At their average engagement value of $35,000, three new clients represents $105,000 in revenue. The rebuild cost $11,000. By the time we reviewed the data at the three-month mark, the website had paid for itself several times over. The actual payback period, working backward from the first new client conversion, was under 60 days.
These are not exceptional numbers for a professional services firm with a clear offer and a functioning website. They are what happens when a site is built to convert rather than simply to exist.
Is there a way to calculate what your current website is costing you?
Yes, and the calculation is not complicated. Start with three numbers.
First, your average enquiry-to-client conversion rate. If you close 30% of qualified enquiries, you need that baseline. Second, your average client value. Third, your current monthly enquiry volume from the website specifically, not from referrals or outbound.
If your website generates two qualified enquiries per month, your close rate is 30%, and your average client value is $20,000, your website is producing $12,000 in annual revenue. If a rebuild converts four enquiries per month instead of two, it produces $24,000. The difference is $12,000 per year. A $10,000 to $15,000 rebuild pays for itself in twelve months and continues paying after that.
The reason most business owners do not run this calculation is that the current state feels like zero cost. The site is already built. It is already paid for. The hosting is $30 a month. What is there to spend? The answer is opportunity cost, which is real money even though it does not appear on an invoice. The consulting firm near Raffles Place had been running their 2021 template for roughly two and a half years before the rebuild. At three clients per quarter attributable to a functioning website, the old site had cost them somewhere in the range of $250,000 in missed engagements over that period. Against that number, $3,500 does not look cheap at all.

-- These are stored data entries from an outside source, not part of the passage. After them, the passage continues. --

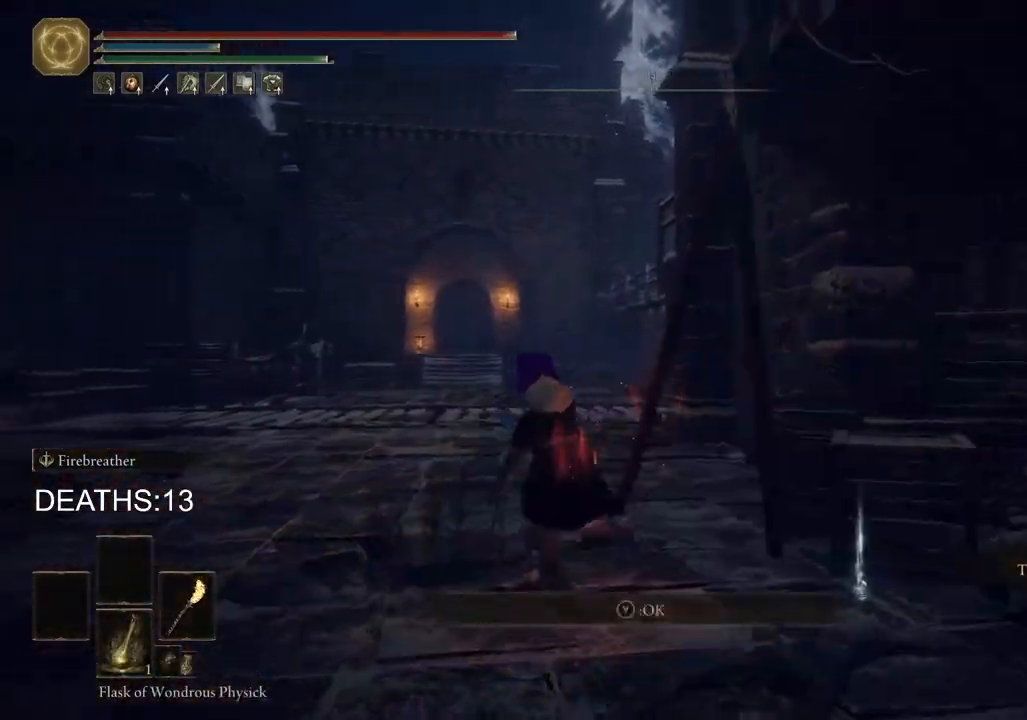
{"dt_ms": 500, "buttons": ["CIRCLE"], "left_stick": "up-left", "right_stick": "center", "events": []}
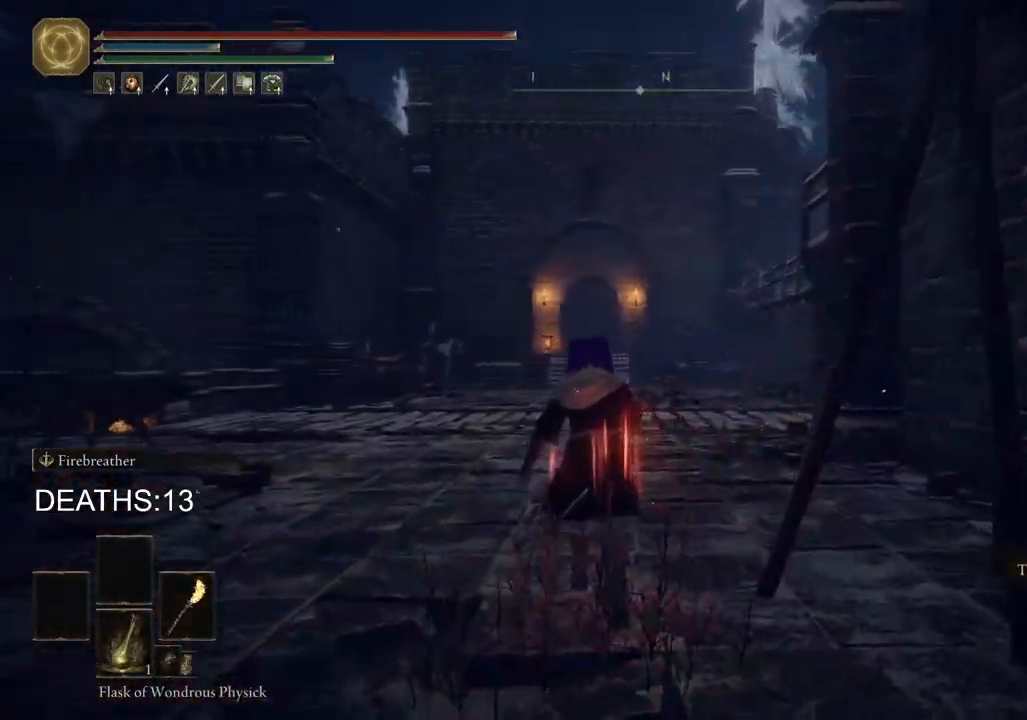
{"dt_ms": 500, "buttons": ["CIRCLE"], "left_stick": "up", "right_stick": "center", "events": [[167, "left_stick", "up"]]}
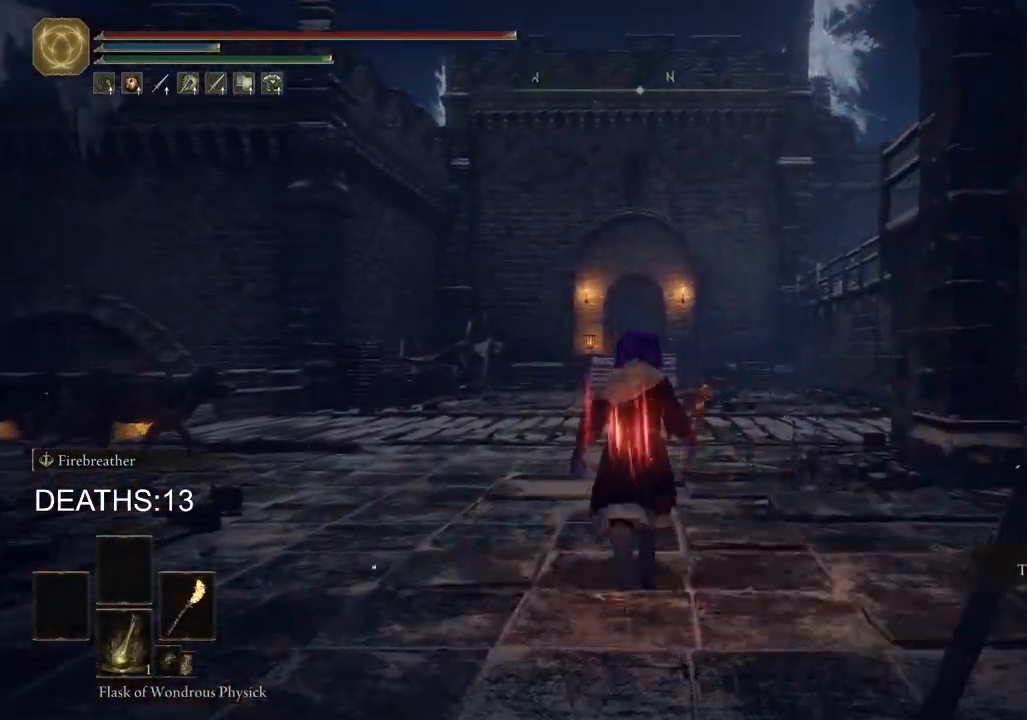
{"dt_ms": 500, "buttons": ["CIRCLE"], "left_stick": "up", "right_stick": "center", "events": []}
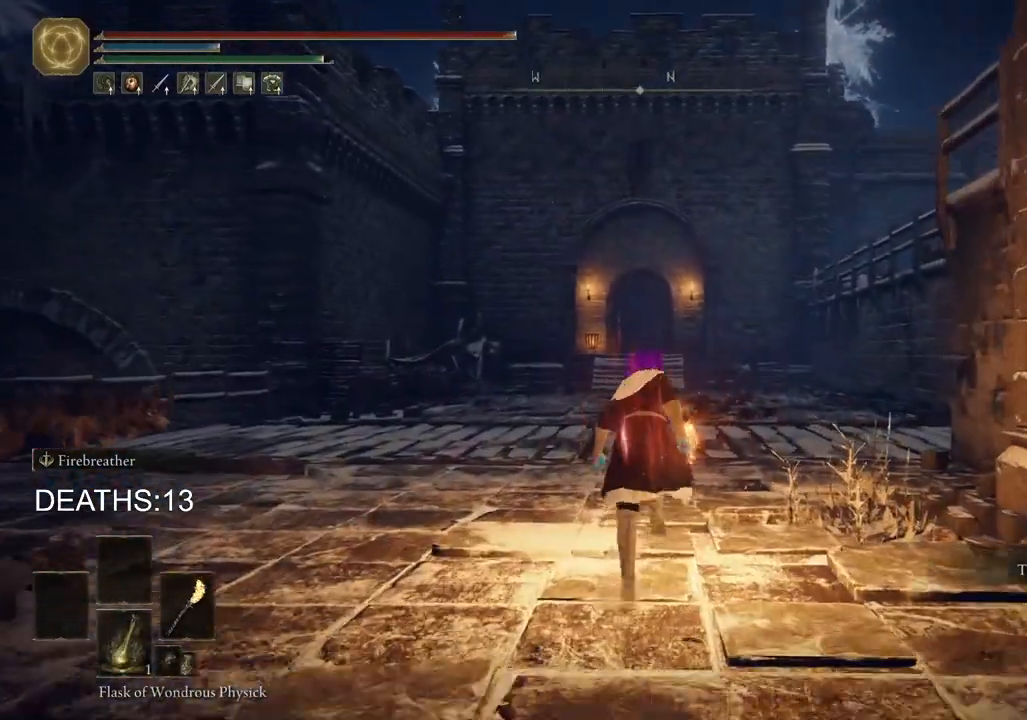
{"dt_ms": 500, "buttons": ["CIRCLE"], "left_stick": "up", "right_stick": "center", "events": []}
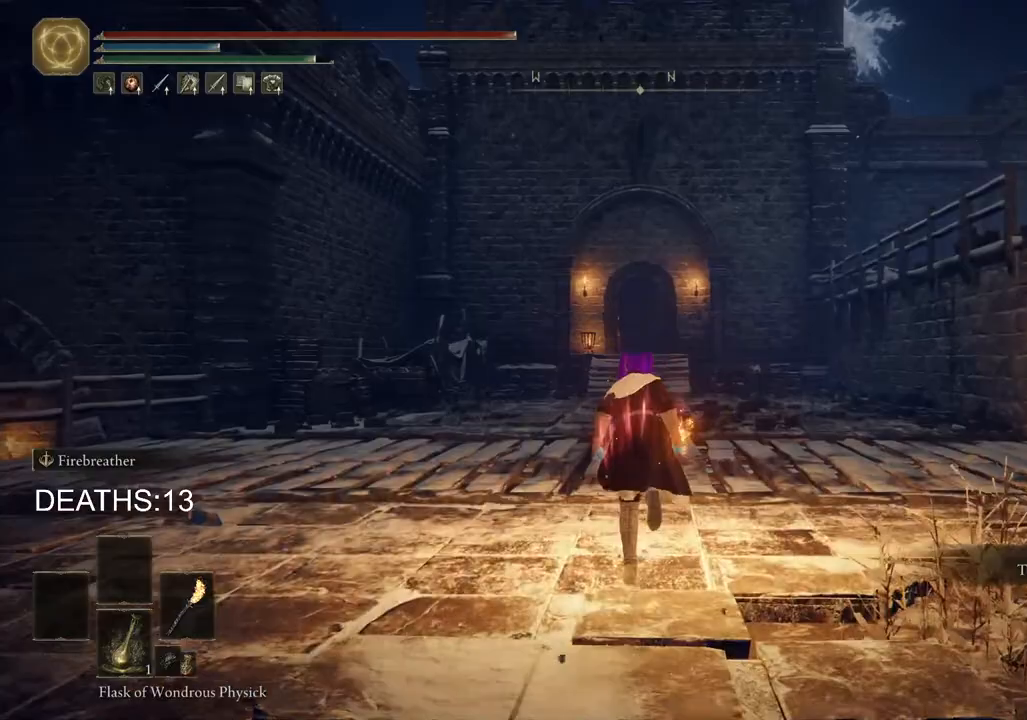
{"dt_ms": 500, "buttons": ["CIRCLE"], "left_stick": "up", "right_stick": "center", "events": []}
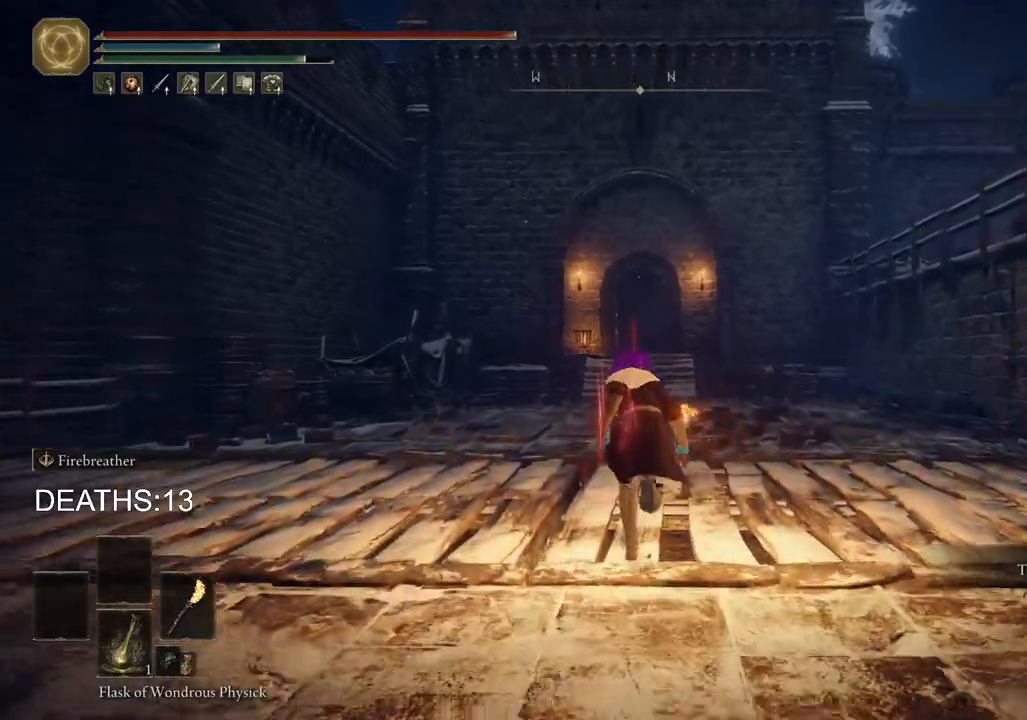
{"dt_ms": 500, "buttons": ["CIRCLE"], "left_stick": "up", "right_stick": "center", "events": []}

Should every business rebuild their website?
No. A rebuild makes sense when the underlying business has a clear offer, a defined audience, and an existing pipeline that a better website could accelerate. It does not make sense as a solution to unclear positioning or a product that has not found its market. A better website amplifies what is already there. It does not create demand from nothing.
It also makes sense to look at the data before assuming the website is the problem. Session duration, bounce rate, form conversion rate, and traffic source breakdown will tell you quickly whether the issue is the website itself or something upstream of it. Sometimes the traffic is fine and the site is not converting. Sometimes the site is fine and there is simply no traffic. Those are different problems with different solutions, and conflating them produces expensive misdiagnoses.
What I can say after 25 years of building and rebuilding websites is that the “we’ll fix it later” posture has a real cost. Later almost always means two or three years later, after the original site has been silently underperforming through what would otherwise have been a period of growth.
The $3,500 site was not the affordable option. It was the most expensive decision they made that year — they just could not see the invoice.